Jack Dorsey thinking aloud
This time in my course Calling Bullshit, we spent more time than ever before talking about AI, algorithms, etc.
Sadly, our final exam in my course it was last week. Otherwise, the first question would have been to discuss the highlighted claim below, "moderation is best implemented by algorithmic choice."
https://www.getrevue.co/profile/jackjack/issues/a-native-internet-protocol-for-social-media-1503112
Jack Dorsey thinking aloud
I initially intended just to put this up as a sort of Rorschach exercise, but people keep asking my thoughts.
I think that Dorsey has got the right solution to the wrong problem.
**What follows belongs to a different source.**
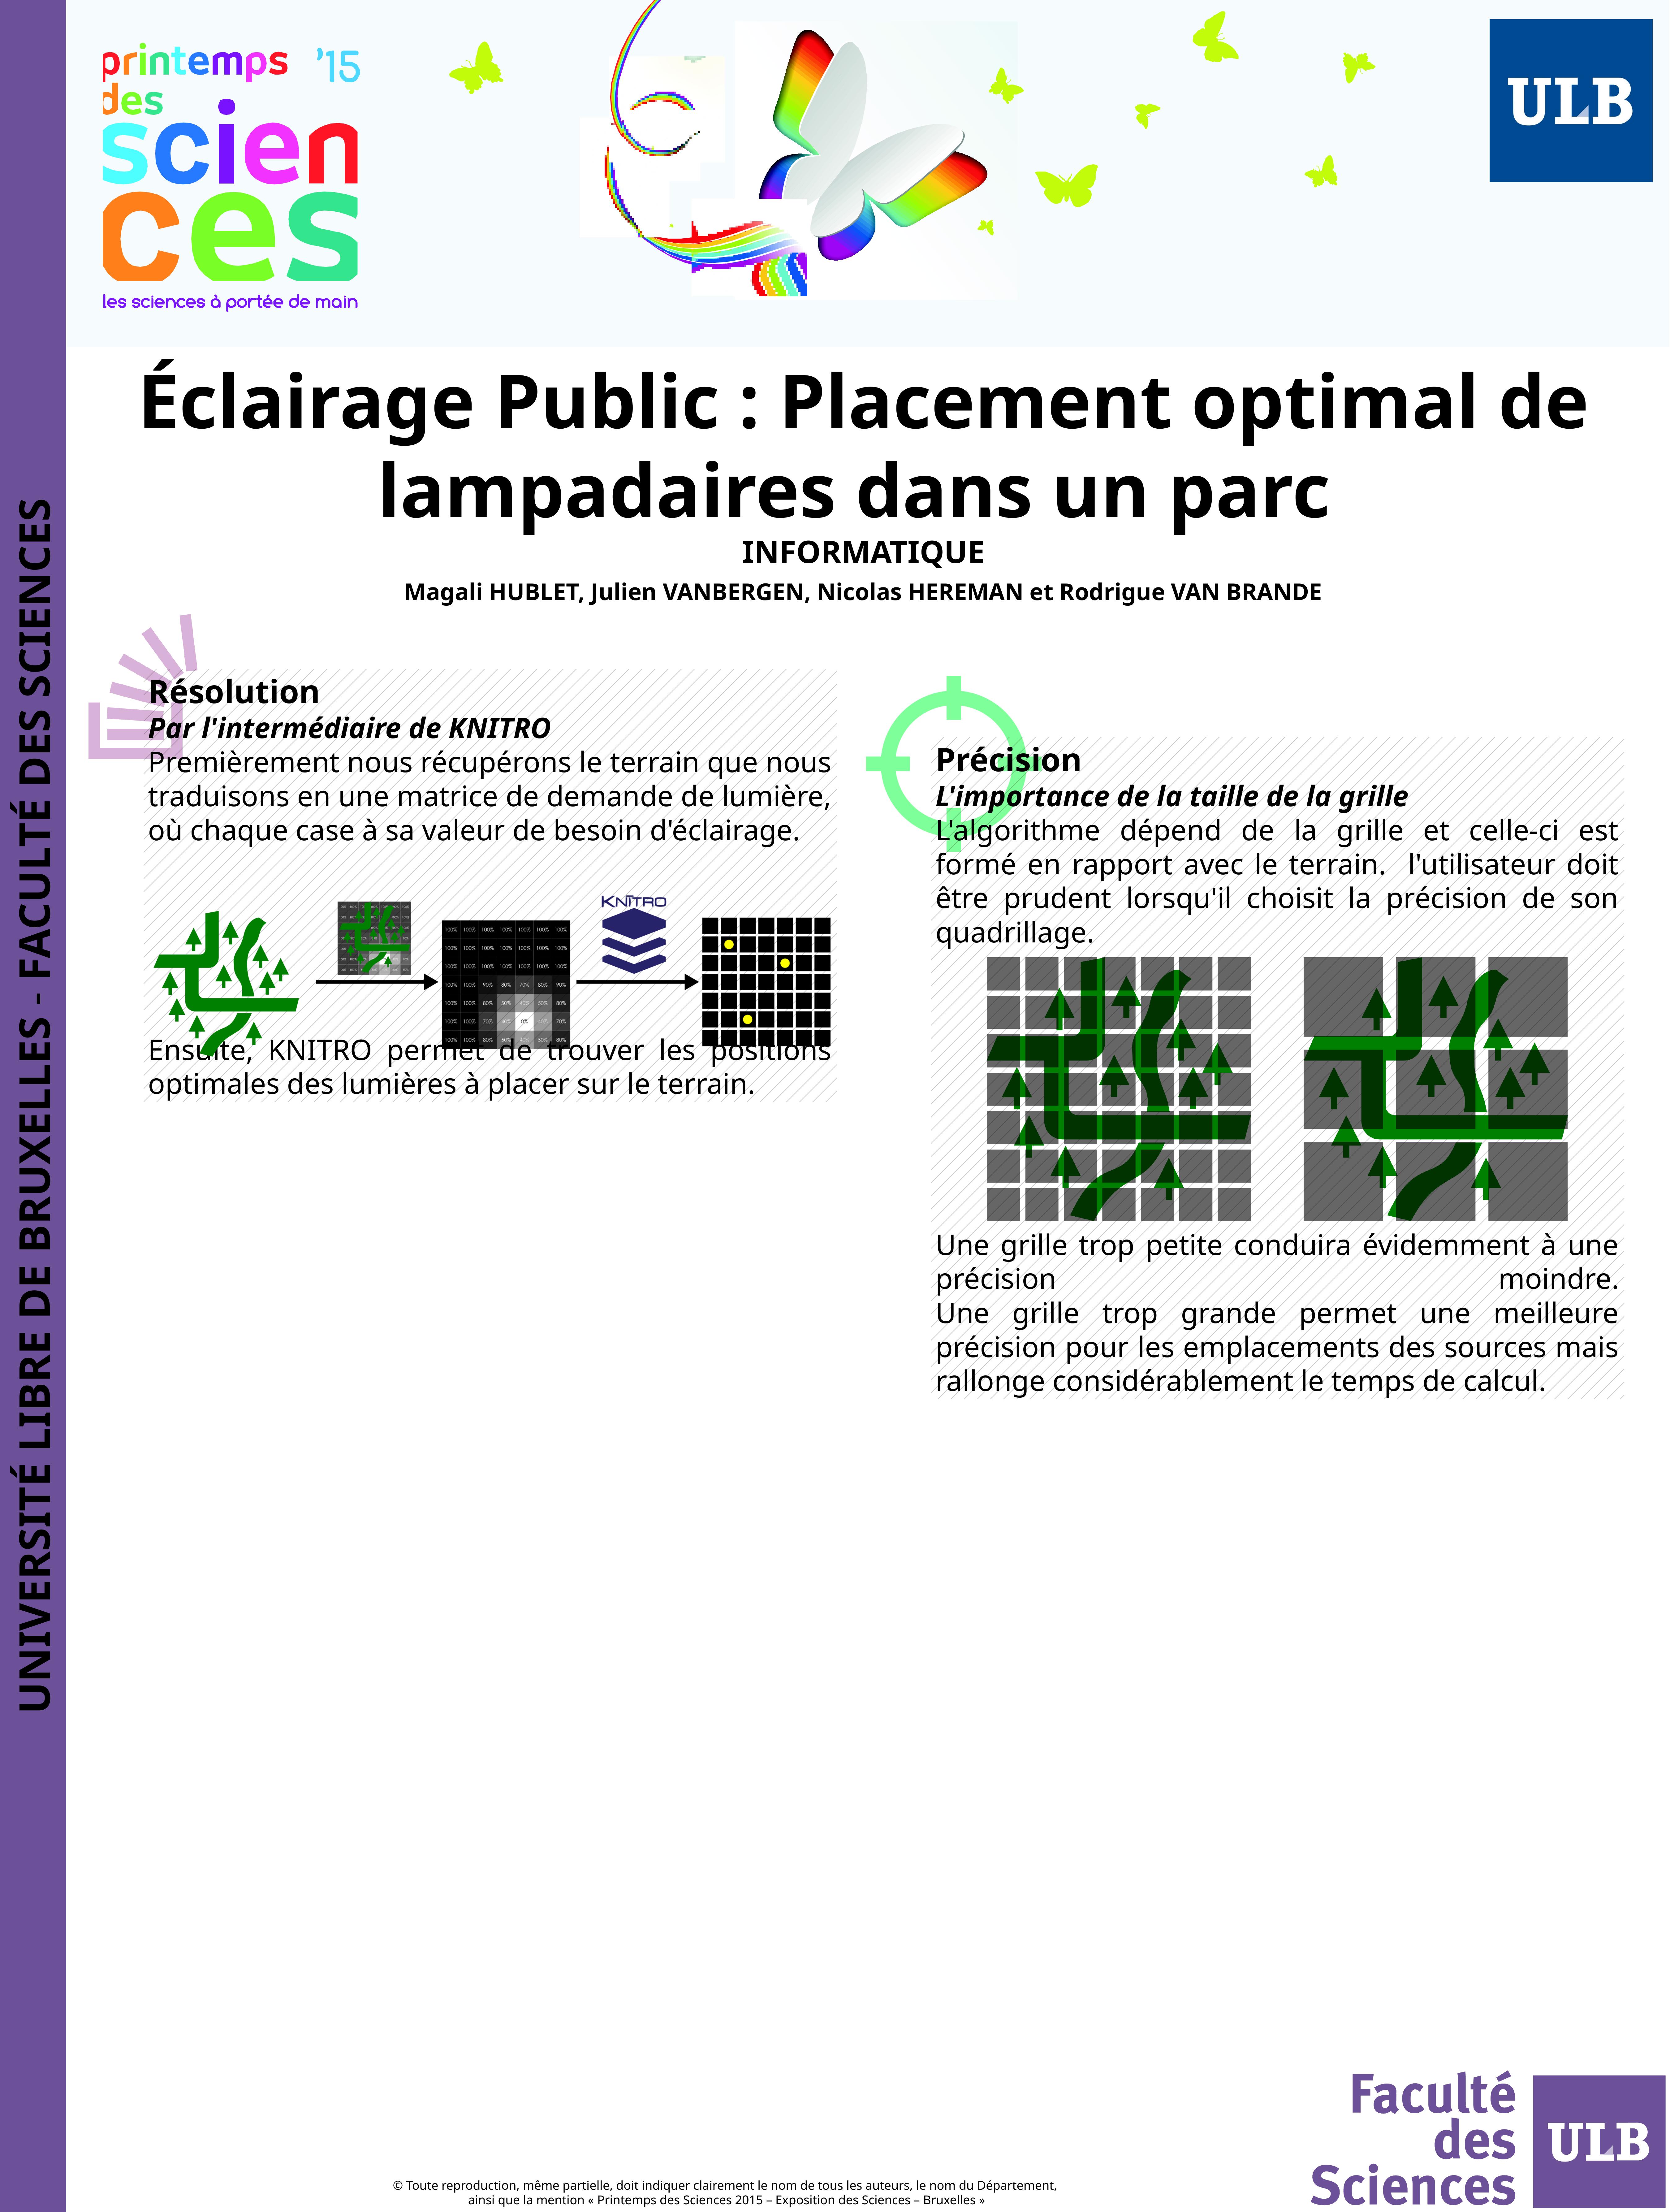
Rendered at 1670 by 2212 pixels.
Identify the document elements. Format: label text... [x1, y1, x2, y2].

By algorithmic choice, he seems to be referring to letting people individually choose the algorithms that control the content that they see. (And if I read what is below correctly, he's implicitly saying that his Twitter should have let you leave your feed in chronological mode.)
Jack Dorsey thinking aloud
I've been a strong proponent of this idea not only in platform design but also as a potential regulatory requirement for existing social media platforms.
I would love to see Facebook, Twitter, etc, opened up to the use of third-party algorithms instead of the platform default. Require this, and immediately big competitors all enter with their versions. The open source community follows. Small for-profits meet needs of niche markets. Etc.
Jack Dorsey thinking aloud
@ct_bergstrom Do you think there should be a single set of global moderation rules? Or, e.g., country specific or language specific rules?